*Task description*:
Retype the text from each of the entries below line for line, keeping every character unchanged. Leave the pictures out of your answer.

·····

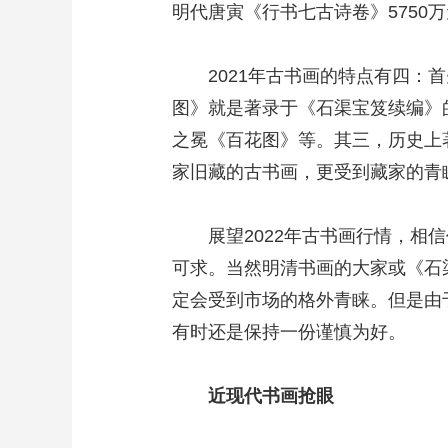
明代唐寅《行书七古诗卷》5750
2021年古书画的特点有四：首
图》就是著录于《石渠宝笈续编》
之冕《百花图》等。其三，历史上
家旧藏的古书画，更受到藏家的青
展望2022年古书画行情，相信
可求。当然明清书画的大家或《石
定会受到市场的格外青睐。但是由
有时还是保持一份谨慎为好。
近现代书画抢眼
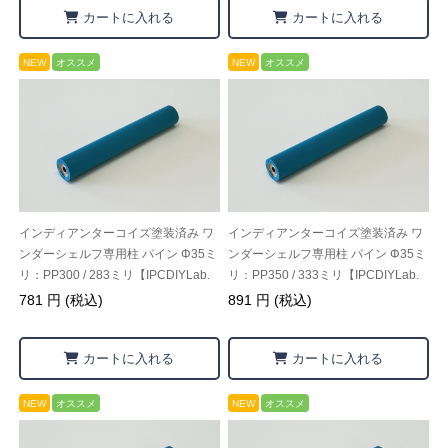
カートに入れる
カートに入れる
NEW
オススメ
NEW
オススメ
インディアンターコイズ塗装済み ワ
インディアンターコイズ塗装済み ワ
ンダーシェルフ専用柱 パイン Φ35ミ
ンダーシェルフ専用柱 パイン Φ35ミ
リ：PP300 / 283ミリ【IPCDIYLab.
リ：PP350 / 333ミリ【IPCDIYLab.
オリジナル】
オリジナル】
781 円 (税込)
891 円 (税込)
カートに入れる
カートに入れる
NEW
オススメ
NEW
オススメ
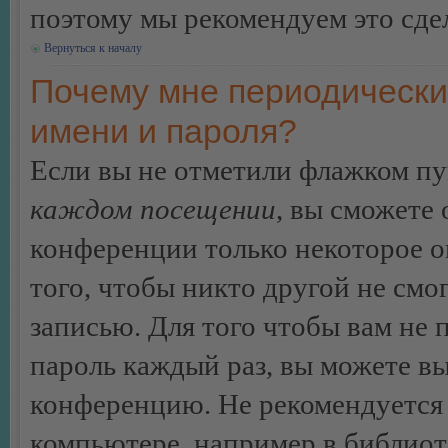
поэтому мы рекомендуем это сдел
Вернуться к началу
Почему мне периодически
имени и пароля?
Если вы не отметили флажком п
каждом посещении
, вы сможете
конференции только некоторое о
того, чтобы никто другой не смо
записью. Для того чтобы вам не 
пароль каждый раз, вы можете в
конференцию. Не рекомендуется 
компьютере, например в библиоте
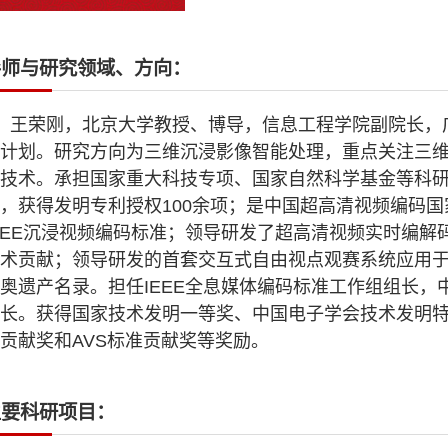
导师与研究领域、方向：
王荣刚，北京大学教授、博导，信息工程学院副院长，
才计划。研究方向为三维沉浸影像智能处理，重点关注三
技术。承担国家重大科技专项、国家自然科学基金等科研
，获得发明专利授权100余项；是中国超高清视频编码
EEE沉浸视频编码标准；领导研发了超高清视频实时编
术贡献；领导研发的首套交互式自由视点观赛系统应用于
奥遗产名录。担任IEEE全息媒体编码标准工作组组长，中
长。获得国家技术发明一等奖、中国电子学会技术发明特
贡献奖和AVS标准贡献奖等奖励。
主要科研项目：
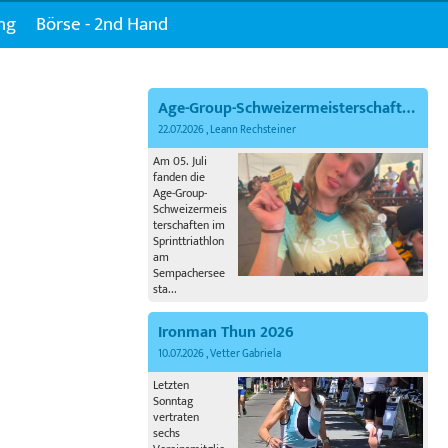
ng
Börse - 2nd Hand
Age-Group-Schweizermeisterschaften im Sprinttriathlon
22.07.2026
, Leann Rechsteiner
Am 05. Juli
fanden die
Age-Group-
Schweizermeis
terschaften im
Sprinttriathlon
am
Sempachersee
sta...
Ironman Thun 2026
10.07.2026
, Vetter Gabriela
Letzten
Sonntag
vertraten
sechs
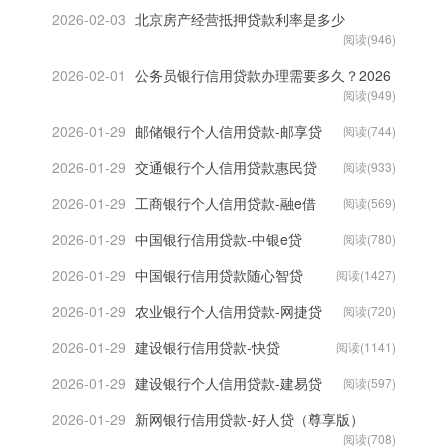
2026-02-03
北京房产经营抵押贷款利率是多少
阅读(946)
2026-02-01
公务员银行信用贷款办理需要多久？2026
阅读(949)
2026-01-29
邮储银行个人信用贷款-邮享贷
阅读(744)
2026-01-29
交通银行个人信用贷款惠民贷
阅读(933)
2026-01-29
工商银行个人信用贷款-融e借
阅读(569)
2026-01-29
中国银行信用贷款-中银e贷
阅读(780)
2026-01-29
中国银行信用贷款随心智贷
阅读(1427)
2026-01-29
农业银行个人信用贷款-网捷贷
阅读(720)
2026-01-29
建设银行信用贷款-快贷
阅读(1141)
2026-01-29
建设银行个人信用贷款-建易贷
阅读(597)
2026-01-29
新网银行信用贷款-好人贷（尊享版）
阅读(708)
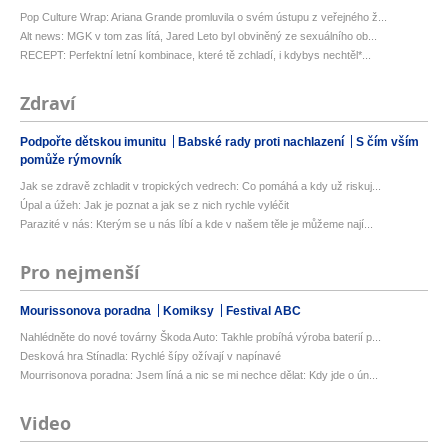
Pop Culture Wrap: Ariana Grande promluvila o svém ústupu z veřejného ž...
Alt news: MGK v tom zas lítá, Jared Leto byl obviněný ze sexuálního ob...
RECEPT: Perfektní letní kombinace, které tě zchladí, i kdybys nechtěl*...
Zdraví
Podpořte dětskou imunitu
Babské rady proti nachlazení
S čím vším
pomůže rýmovník
Jak se zdravě zchladit v tropických vedrech: Co pomáhá a kdy už riskuj...
Úpal a úžeh: Jak je poznat a jak se z nich rychle vyléčit
Parazité v nás: Kterým se u nás líbí a kde v našem těle je můžeme nají...
Pro nejmenší
Mourissonova poradna
Komiksy
Festival ABC
Nahlédněte do nové továrny Škoda Auto: Takhle probíhá výroba baterií p...
Desková hra Stínadla: Rychlé šípy ožívají v napínavé
Mourrisonova poradna: Jsem líná a nic se mi nechce dělat: Kdy jde o ún...
Video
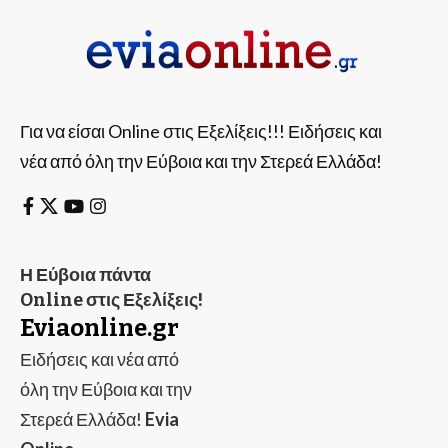
Για να είσαι Online στις Εξελίξεις!!! Ειδήσεις και
νέα από όλη την Εύβοια και την Στερεά Ελλάδα!
Η Εύβοια πάντα
Online στις Εξελίξεις!
Eviaonline.gr
Ειδήσεις και νέα από
όλη την Εύβοια και την
Στερεά Ελλάδα!
Evia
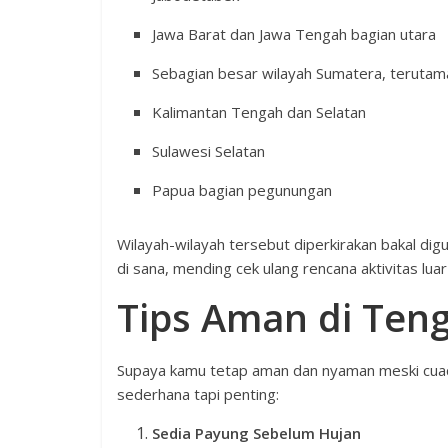
Jawa Barat dan Jawa Tengah bagian utara
Sebagian besar wilayah Sumatera, terutam
Kalimantan Tengah dan Selatan
Sulawesi Selatan
Papua bagian pegunungan
Wilayah-wilayah tersebut diperkirakan bakal diguy
di sana, mending cek ulang rencana aktivitas luar
Tips Aman di Ten
Supaya kamu tetap aman dan nyaman meski cuac
sederhana tapi penting:
Sedia Payung Sebelum Hujan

·····

*Output below*:
明代唐寅《行书七古诗卷》5750
2021年古书画的特点有四：首
图》就是著录于《石渠宝笈续编》
之冕《百花图》等。其三，历史上
家旧藏的古书画，更受到藏家的青
展望2022年古书画行情，相信
可求。当然明清书画的大家或《石
定会受到市场的格外青睐。但是由
有时还是保持一份谨慎为好。
近现代书画抢眼
カートに入れる
カートに入れる
NEW
オススメ
NEW
オススメ
インディアンターコイズ塗装済み ワ
インディアンターコイズ塗装済み ワ
ンダーシェルフ専用柱 パイン Φ35ミ
ンダーシェルフ専用柱 パイン Φ35ミ
リ：PP300 / 283ミリ【IPCDIYLab.
リ：PP350 / 333ミリ【IPCDIYLab.
オリジナル】
オリジナル】
781 円 (税込)
891 円 (税込)
カートに入れる
カートに入れる
NEW
オススメ
NEW
オススメ
поэтому мы рекомендуем это сдел
Вернуться к началу
Почему мне периодически
имени и пароля?
Если вы не отметили флажком п
каждом посещении
, вы сможете
конференции только некоторое о
того, чтобы никто другой не смо
записью. Для того чтобы вам не 
пароль каждый раз, вы можете в
конференцию. Не рекомендуется 
компьютере, например в библиоте
导师与研究领域、方向：
王荣刚，北京大学教授、博导，信息工程学院副院长，
才计划。研究方向为三维沉浸影像智能处理，重点关注三
技术。承担国家重大科技专项、国家自然科学基金等科研
，获得发明专利授权100余项；是中国超高清视频编码
EEE沉浸视频编码标准；领导研发了超高清视频实时编
术贡献；领导研发的首套交互式自由视点观赛系统应用于
奥遗产名录。担任IEEE全息媒体编码标准工作组组长，中
长。获得国家技术发明一等奖、中国电子学会技术发明特
贡献奖和AVS标准贡献奖等奖励。
主要科研项目：
ng
Börse - 2nd Hand
Age-Group-Schweizermeisterschaften im Sprinttriathlon
22.07.2026
, Leann Rechsteiner
Am 05. Juli
fanden die
Age-Group-
Schweizermeis
terschaften im
Sprinttriathlon
am
Sempachersee
sta...
Ironman Thun 2026
10.07.2026
, Vetter Gabriela
Letzten
Sonntag
vertraten
sechs
2026-02-03
北京房产经营抵押贷款利率是多少
阅读(946)
2026-02-01
公务员银行信用贷款办理需要多久？2026
阅读(949)
2026-01-29
邮储银行个人信用贷款-邮享贷
阅读(744)
2026-01-29
交通银行个人信用贷款惠民贷
阅读(933)
2026-01-29
工商银行个人信用贷款-融e借
阅读(569)
2026-01-29
中国银行信用贷款-中银e贷
阅读(780)
2026-01-29
中国银行信用贷款随心智贷
阅读(1427)
2026-01-29
农业银行个人信用贷款-网捷贷
阅读(720)
2026-01-29
建设银行信用贷款-快贷
阅读(1141)
2026-01-29
建设银行个人信用贷款-建易贷
阅读(597)
2026-01-29
新网银行信用贷款-好人贷（尊享版）
阅读(708)
Pop Culture Wrap: Ariana Grande promluvila o svém ústupu z veřejného ž...
Alt news: MGK v tom zas lítá, Jared Leto byl obviněný ze sexuálního ob...
RECEPT: Perfektní letní kombinace, které tě zchladí, i kdybys nechtěl*...
Zdraví
Podpořte dětskou imunitu
Babské rady proti nachlazení
S čím vším
pomůže rýmovník
Jak se zdravě zchladit v tropických vedrech: Co pomáhá a kdy už riskuj...
Úpal a úžeh: Jak je poznat a jak se z nich rychle vyléčit
Parazité v nás: Kterým se u nás líbí a kde v našem těle je můžeme nají...
Pro nejmenší
Mourissonova poradna
Komiksy
Festival ABC
Nahlédněte do nové továrny Škoda Auto: Takhle probíhá výroba baterií p...
Desková hra Stínadla: Rychlé šípy ožívají v napínavé
Mourrisonova poradna: Jsem líná a nic se mi nechce dělat: Kdy jde o ún...
Video
Για να είσαι Online στις Εξελίξεις!!! Ειδήσεις και
νέα από όλη την Εύβοια και την Στερεά Ελλάδα!
Η Εύβοια πάντα
Online στις Εξελίξεις!
Eviaonline.gr
Ειδήσεις και νέα από
όλη την Εύβοια και την
Στερεά Ελλάδα!
Evia
Jawa Barat dan Jawa Tengah bagian utara
Sebagian besar wilayah Sumatera, terutam
Kalimantan Tengah dan Selatan
Sulawesi Selatan
Papua bagian pegunungan
Wilayah-wilayah tersebut diperkirakan bakal diguy
di sana, mending cek ulang rencana aktivitas luar
Tips Aman di Ten
Supaya kamu tetap aman dan nyaman meski cuac
sederhana tapi penting:
Sedia Payung Sebelum Hujan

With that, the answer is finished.